TUESDAY, Dec. 19 (HealthDay News) -- Since Medicare expanded its coverage of routine colonoscopies, there has been an increase in the number of tumors diagnosed at an early stage, researchers report in the Dec. 20 issue of the Journal of the American Medical Association.

Cary P. Gross, M.D., of Yale University School of Medicine in New Haven, Conn., and colleagues analyzed data from three time periods: 1992 to 1997, when there was no Medicare screening coverage (period 1); January 1998 to June 2001, when there was limited coverage (period 2); and July 2001 to December 2002, when universal coverage was available (period 3).

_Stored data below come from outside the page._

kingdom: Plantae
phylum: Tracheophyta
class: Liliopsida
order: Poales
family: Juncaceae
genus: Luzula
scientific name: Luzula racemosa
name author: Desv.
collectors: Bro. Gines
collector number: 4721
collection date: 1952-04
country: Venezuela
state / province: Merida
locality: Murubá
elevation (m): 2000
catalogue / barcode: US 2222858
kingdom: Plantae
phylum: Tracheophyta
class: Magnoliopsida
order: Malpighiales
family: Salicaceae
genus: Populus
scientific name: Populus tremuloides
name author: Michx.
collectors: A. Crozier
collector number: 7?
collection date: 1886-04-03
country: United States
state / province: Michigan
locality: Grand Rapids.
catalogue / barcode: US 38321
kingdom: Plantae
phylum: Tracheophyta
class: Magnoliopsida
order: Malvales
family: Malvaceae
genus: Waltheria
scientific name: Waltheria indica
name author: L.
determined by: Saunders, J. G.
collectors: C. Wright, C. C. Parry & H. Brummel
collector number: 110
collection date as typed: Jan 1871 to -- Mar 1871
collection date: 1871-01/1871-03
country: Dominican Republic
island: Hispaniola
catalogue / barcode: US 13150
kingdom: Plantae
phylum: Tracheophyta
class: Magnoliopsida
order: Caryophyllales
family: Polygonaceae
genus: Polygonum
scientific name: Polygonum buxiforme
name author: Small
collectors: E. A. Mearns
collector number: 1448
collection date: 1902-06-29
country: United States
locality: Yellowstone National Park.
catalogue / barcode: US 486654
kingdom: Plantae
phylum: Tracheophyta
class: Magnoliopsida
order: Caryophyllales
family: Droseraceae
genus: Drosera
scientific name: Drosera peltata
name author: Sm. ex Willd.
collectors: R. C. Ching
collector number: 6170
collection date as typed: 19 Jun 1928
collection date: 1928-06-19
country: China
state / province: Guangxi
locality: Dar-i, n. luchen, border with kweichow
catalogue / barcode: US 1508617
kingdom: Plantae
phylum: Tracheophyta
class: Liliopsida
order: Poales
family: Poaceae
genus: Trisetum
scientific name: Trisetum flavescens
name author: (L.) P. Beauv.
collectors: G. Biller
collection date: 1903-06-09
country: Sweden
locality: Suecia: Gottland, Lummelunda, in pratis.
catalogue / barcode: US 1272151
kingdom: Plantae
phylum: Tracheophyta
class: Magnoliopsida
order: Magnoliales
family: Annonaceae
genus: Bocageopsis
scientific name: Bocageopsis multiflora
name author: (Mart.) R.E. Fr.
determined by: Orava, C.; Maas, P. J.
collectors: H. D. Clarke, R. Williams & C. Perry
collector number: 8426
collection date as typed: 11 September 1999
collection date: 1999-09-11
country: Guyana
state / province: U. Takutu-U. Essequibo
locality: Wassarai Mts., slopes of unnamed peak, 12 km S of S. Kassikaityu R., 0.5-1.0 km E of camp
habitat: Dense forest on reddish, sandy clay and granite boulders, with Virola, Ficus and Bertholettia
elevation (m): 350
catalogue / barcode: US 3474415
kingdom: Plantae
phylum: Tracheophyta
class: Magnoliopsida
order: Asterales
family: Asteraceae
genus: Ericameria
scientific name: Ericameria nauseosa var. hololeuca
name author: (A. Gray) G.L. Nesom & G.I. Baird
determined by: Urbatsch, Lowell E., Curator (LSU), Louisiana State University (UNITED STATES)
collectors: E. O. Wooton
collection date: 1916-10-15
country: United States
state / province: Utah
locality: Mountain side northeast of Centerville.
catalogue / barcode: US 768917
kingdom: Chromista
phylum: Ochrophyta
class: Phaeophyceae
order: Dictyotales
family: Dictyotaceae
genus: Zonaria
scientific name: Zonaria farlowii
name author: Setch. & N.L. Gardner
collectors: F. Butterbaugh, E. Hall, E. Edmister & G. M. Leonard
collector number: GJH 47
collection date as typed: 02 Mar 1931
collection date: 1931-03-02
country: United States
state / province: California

The average rate of colonoscopy use in period 1 was 285/100,000 per quarter, rising to 889 in period 2, and 1,919 in period 3. Of the 44,924 eligible patients diagnosed with colorectal cancer, 22.5 percent were diagnosed at an early stage in period 1, versus 25.5 percent in period 2 and 26.3 percent in period 3. For patients with distal colon lesions, the Medicare policy change had little impact, but for those with proximal lesions, early diagnosis increased with the extent of Medicare coverage.

"Even a 4 percent increase in the percentage of patients whose cancer is diagnosed at an early stage can have a substantial impact at the population level," the authors write. "Increasing the use of screening tests further has the potential to diagnose many more beneficiaries at an early stage."